Pen-Centric Tablet PCs gehören sozusagen zu den Shooting Stars im Hype Cycle: Obwohl die Marktdurchdringung erst bei einem bis fünf Prozent liegt, erwartet Gartner, dass sie schon in den nächsten ein bis zwei Jahren zulegen. Sie ersetzen zum Beispiel das Clipboard.
Soweit zu den einigermaßen etablierten Technologien, die Entscheider in naher oder näherer Zukunft beschäftigen. Als Beispiele für Technologien, die den großen Hype noch vor sich haben, seien 3D-Drucker und Computer/Hirn-Schnittstellen genannt.
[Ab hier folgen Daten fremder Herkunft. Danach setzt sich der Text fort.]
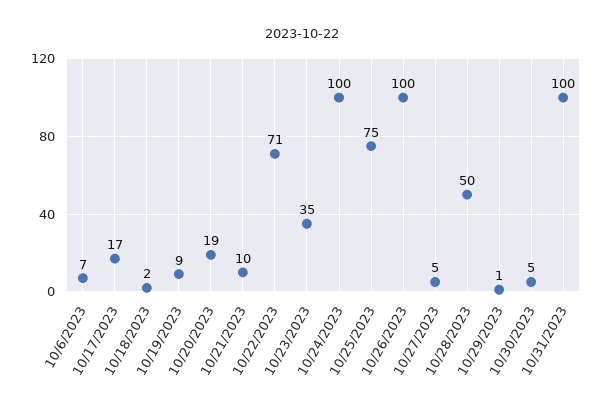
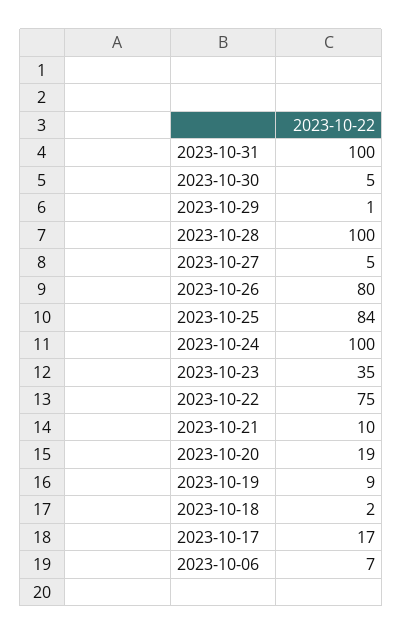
10/22/2023: 71 -> 75
10/25/2023: 75 -> 84
10/26/2023: 100 -> 80
10/28/2023: 50 -> 100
Drucken in 3D und das Hirn an den Rechner anschließen
Die Vorläufer von 3D-Printing reichen zwar bis in die späten 1980er-Jahre zurück, aber erst in den kommenden fünf bis zehn Jahren werden sie ihren Durchbruch erleben. Denn die Hersteller steigern die Qualität der Geräte, während die Preise sinken.
Dass man "einem Menschen nicht in den Kopf gucken kann", stimmt nicht mehr. Computer/Hirn-Schnittstellen werden zunächst einmal Behinderten helfen, möglichst viele Dinge selbst zu tun. Dabei können Elektroden in den Schädel gesetzt werden, die Signale empfangen und weiterleiten. Auf lange Sicht - mehr als zehn Jahre - hält es Gartner für denkbar, dass die Technologie Arbeiter unterstützt, die beide Hände brauchen. Dabei soll jedoch nichts in die Köpfe der Menschen implantiert werden - spezifische Helme oder Kappen werden reichen.
Das sind jedoch weitgehend Visionen. In welcher Weise diese Technologie außerhalb medizinischer Zwecke zum Einsatz kommt, ist spekulativ.
650 Analysten bewerten 1800 Technologien
Der Gartner Hype Cycle for Emerging Technologies ist nur einer aus einer Reihe von 75 Hype Cycles. An diesem Megaprojekt haben 650 Analysten mitgearbeitet. Sie haben insgesamt rund 1800 Technologien untersucht. Danach dürften die Köpfe geraucht haben - auch ohne Computer/Hirn-Schnittstelle.